(Work to be completed)
Give the entries again, exactly as written.

[Saved data entries]
####

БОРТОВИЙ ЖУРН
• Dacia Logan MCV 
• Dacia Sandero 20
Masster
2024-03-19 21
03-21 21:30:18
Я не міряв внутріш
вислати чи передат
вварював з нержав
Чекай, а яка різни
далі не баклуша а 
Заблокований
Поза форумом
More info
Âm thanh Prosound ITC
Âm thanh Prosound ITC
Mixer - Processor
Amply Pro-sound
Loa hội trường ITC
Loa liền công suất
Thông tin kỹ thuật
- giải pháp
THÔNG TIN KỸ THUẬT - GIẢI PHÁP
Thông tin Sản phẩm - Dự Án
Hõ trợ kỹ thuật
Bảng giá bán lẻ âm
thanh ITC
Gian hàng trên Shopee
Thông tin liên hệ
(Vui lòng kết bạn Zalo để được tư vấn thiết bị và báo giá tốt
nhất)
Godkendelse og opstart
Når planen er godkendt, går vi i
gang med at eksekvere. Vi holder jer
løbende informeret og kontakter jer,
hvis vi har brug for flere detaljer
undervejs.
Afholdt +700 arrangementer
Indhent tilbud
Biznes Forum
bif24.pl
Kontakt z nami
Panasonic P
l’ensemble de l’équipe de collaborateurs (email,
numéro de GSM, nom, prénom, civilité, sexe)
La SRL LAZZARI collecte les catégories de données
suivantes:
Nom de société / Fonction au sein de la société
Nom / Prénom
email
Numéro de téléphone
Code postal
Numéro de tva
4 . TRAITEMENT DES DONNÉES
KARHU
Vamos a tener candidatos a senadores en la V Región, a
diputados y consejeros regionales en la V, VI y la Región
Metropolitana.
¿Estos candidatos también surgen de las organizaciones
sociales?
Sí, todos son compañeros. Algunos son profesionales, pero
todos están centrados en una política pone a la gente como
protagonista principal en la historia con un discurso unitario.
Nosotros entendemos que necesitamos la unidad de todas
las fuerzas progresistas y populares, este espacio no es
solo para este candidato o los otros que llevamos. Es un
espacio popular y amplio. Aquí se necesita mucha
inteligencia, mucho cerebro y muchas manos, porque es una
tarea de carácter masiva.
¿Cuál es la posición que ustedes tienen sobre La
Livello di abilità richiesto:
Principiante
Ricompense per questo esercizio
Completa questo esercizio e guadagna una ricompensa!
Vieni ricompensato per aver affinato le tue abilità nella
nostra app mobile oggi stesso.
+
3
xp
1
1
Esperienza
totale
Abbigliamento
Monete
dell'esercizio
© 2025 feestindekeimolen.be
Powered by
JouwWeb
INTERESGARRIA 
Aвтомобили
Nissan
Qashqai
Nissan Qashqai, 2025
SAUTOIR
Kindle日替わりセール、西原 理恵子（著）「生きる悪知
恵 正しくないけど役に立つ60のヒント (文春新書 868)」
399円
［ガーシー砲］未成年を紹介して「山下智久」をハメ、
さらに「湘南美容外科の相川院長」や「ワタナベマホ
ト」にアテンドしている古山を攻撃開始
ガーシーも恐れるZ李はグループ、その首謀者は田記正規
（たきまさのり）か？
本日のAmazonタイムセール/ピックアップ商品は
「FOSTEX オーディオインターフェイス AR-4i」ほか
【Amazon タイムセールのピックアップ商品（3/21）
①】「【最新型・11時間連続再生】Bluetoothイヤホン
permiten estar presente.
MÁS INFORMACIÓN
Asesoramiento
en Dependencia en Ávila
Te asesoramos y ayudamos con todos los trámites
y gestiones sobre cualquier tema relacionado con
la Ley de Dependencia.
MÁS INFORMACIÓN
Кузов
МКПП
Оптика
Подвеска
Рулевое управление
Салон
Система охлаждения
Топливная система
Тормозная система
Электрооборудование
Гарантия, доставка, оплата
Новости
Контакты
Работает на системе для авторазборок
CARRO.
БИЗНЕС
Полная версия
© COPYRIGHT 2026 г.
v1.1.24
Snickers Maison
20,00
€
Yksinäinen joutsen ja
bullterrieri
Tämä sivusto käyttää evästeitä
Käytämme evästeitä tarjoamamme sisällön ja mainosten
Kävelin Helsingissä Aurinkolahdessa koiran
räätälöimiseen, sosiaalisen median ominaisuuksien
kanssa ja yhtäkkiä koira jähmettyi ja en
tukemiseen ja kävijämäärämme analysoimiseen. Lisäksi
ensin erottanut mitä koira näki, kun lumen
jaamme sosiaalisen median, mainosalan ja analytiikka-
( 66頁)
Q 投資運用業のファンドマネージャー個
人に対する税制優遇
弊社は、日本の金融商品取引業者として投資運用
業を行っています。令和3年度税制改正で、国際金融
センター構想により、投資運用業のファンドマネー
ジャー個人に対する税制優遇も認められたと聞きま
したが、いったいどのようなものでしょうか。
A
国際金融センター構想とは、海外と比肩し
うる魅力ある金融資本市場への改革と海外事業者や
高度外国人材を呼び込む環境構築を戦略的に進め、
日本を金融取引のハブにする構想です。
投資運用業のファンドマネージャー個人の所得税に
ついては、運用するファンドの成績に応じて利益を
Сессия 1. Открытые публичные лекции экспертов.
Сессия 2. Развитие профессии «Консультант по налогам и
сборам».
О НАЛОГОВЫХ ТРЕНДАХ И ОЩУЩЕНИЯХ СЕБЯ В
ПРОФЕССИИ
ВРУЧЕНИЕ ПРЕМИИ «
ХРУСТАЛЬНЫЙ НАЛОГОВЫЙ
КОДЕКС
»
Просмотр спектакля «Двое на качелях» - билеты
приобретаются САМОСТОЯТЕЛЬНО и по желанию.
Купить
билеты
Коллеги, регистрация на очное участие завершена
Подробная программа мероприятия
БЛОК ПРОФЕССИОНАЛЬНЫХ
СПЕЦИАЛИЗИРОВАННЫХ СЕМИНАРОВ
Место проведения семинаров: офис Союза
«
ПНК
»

####

(Result of this task)
БОРТОВИЙ ЖУРН
• Dacia Logan MCV 
• Dacia Sandero 20
Masster
2024-03-19 21
03-21 21:30:18
Я не міряв внутріш
вислати чи передат
вварював з нержав
Чекай, а яка різни
далі не баклуша а 
Заблокований
Поза форумом
More info
Âm thanh Prosound ITC
Âm thanh Prosound ITC
Mixer - Processor
Amply Pro-sound
Loa hội trường ITC
Loa liền công suất
Thông tin kỹ thuật
- giải pháp
THÔNG TIN KỸ THUẬT - GIẢI PHÁP
Thông tin Sản phẩm - Dự Án
Hõ trợ kỹ thuật
Bảng giá bán lẻ âm
thanh ITC
Gian hàng trên Shopee
Thông tin liên hệ
(Vui lòng kết bạn Zalo để được tư vấn thiết bị và báo giá tốt
nhất)
Godkendelse og opstart
Når planen er godkendt, går vi i
gang med at eksekvere. Vi holder jer
løbende informeret og kontakter jer,
hvis vi har brug for flere detaljer
undervejs.
Afholdt +700 arrangementer
Indhent tilbud
Biznes Forum
bif24.pl
Kontakt z nami
Panasonic P
l’ensemble de l’équipe de collaborateurs (email,
numéro de GSM, nom, prénom, civilité, sexe)
La SRL LAZZARI collecte les catégories de données
suivantes:
Nom de société / Fonction au sein de la société
Nom / Prénom
email
Numéro de téléphone
Code postal
Numéro de tva
4 . TRAITEMENT DES DONNÉES
KARHU
Vamos a tener candidatos a senadores en la V Región, a
diputados y consejeros regionales en la V, VI y la Región
Metropolitana.
¿Estos candidatos también surgen de las organizaciones
sociales?
Sí, todos son compañeros. Algunos son profesionales, pero
todos están centrados en una política pone a la gente como
protagonista principal en la historia con un discurso unitario.
Nosotros entendemos que necesitamos la unidad de todas
las fuerzas progresistas y populares, este espacio no es
solo para este candidato o los otros que llevamos. Es un
espacio popular y amplio. Aquí se necesita mucha
inteligencia, mucho cerebro y muchas manos, porque es una
tarea de carácter masiva.
¿Cuál es la posición que ustedes tienen sobre La
Livello di abilità richiesto:
Principiante
Ricompense per questo esercizio
Completa questo esercizio e guadagna una ricompensa!
Vieni ricompensato per aver affinato le tue abilità nella
nostra app mobile oggi stesso.
+
3
xp
1
1
Esperienza
totale
Abbigliamento
Monete
dell'esercizio
© 2025 feestindekeimolen.be
Powered by
JouwWeb
INTERESGARRIA 
Aвтомобили
Nissan
Qashqai
Nissan Qashqai, 2025
SAUTOIR
Kindle日替わりセール、西原 理恵子（著）「生きる悪知
恵 正しくないけど役に立つ60のヒント (文春新書 868)」
399円
［ガーシー砲］未成年を紹介して「山下智久」をハメ、
さらに「湘南美容外科の相川院長」や「ワタナベマホ
ト」にアテンドしている古山を攻撃開始
ガーシーも恐れるZ李はグループ、その首謀者は田記正規
（たきまさのり）か？
本日のAmazonタイムセール/ピックアップ商品は
「FOSTEX オーディオインターフェイス AR-4i」ほか
【Amazon タイムセールのピックアップ商品（3/21）
①】「【最新型・11時間連続再生】Bluetoothイヤホン
permiten estar presente.
MÁS INFORMACIÓN
Asesoramiento
en Dependencia en Ávila
Te asesoramos y ayudamos con todos los trámites
y gestiones sobre cualquier tema relacionado con
la Ley de Dependencia.
MÁS INFORMACIÓN
Кузов
МКПП
Оптика
Подвеска
Рулевое управление
Салон
Система охлаждения
Топливная система
Тормозная система
Электрооборудование
Гарантия, доставка, оплата
Новости
Контакты
Работает на системе для авторазборок
CARRO.
БИЗНЕС
Полная версия
© COPYRIGHT 2026 г.
v1.1.24
Snickers Maison
20,00
€
Yksinäinen joutsen ja
bullterrieri
Tämä sivusto käyttää evästeitä
Käytämme evästeitä tarjoamamme sisällön ja mainosten
Kävelin Helsingissä Aurinkolahdessa koiran
räätälöimiseen, sosiaalisen median ominaisuuksien
kanssa ja yhtäkkiä koira jähmettyi ja en
tukemiseen ja kävijämäärämme analysoimiseen. Lisäksi
ensin erottanut mitä koira näki, kun lumen
jaamme sosiaalisen median, mainosalan ja analytiikka-
( 66頁)
Q 投資運用業のファンドマネージャー個
人に対する税制優遇
弊社は、日本の金融商品取引業者として投資運用
業を行っています。令和3年度税制改正で、国際金融
センター構想により、投資運用業のファンドマネー
ジャー個人に対する税制優遇も認められたと聞きま
したが、いったいどのようなものでしょうか。
A
国際金融センター構想とは、海外と比肩し
うる魅力ある金融資本市場への改革と海外事業者や
高度外国人材を呼び込む環境構築を戦略的に進め、
日本を金融取引のハブにする構想です。
投資運用業のファンドマネージャー個人の所得税に
ついては、運用するファンドの成績に応じて利益を
Сессия 1. Открытые публичные лекции экспертов.
Сессия 2. Развитие профессии «Консультант по налогам и
сборам».
О НАЛОГОВЫХ ТРЕНДАХ И ОЩУЩЕНИЯХ СЕБЯ В
ПРОФЕССИИ
ВРУЧЕНИЕ ПРЕМИИ «
ХРУСТАЛЬНЫЙ НАЛОГОВЫЙ
КОДЕКС
»
Просмотр спектакля «Двое на качелях» - билеты
приобретаются САМОСТОЯТЕЛЬНО и по желанию.
Купить
билеты
Коллеги, регистрация на очное участие завершена
Подробная программа мероприятия
БЛОК ПРОФЕССИОНАЛЬНЫХ
СПЕЦИАЛИЗИРОВАННЫХ СЕМИНАРОВ
Место проведения семинаров: офис Союза
«
ПНК
»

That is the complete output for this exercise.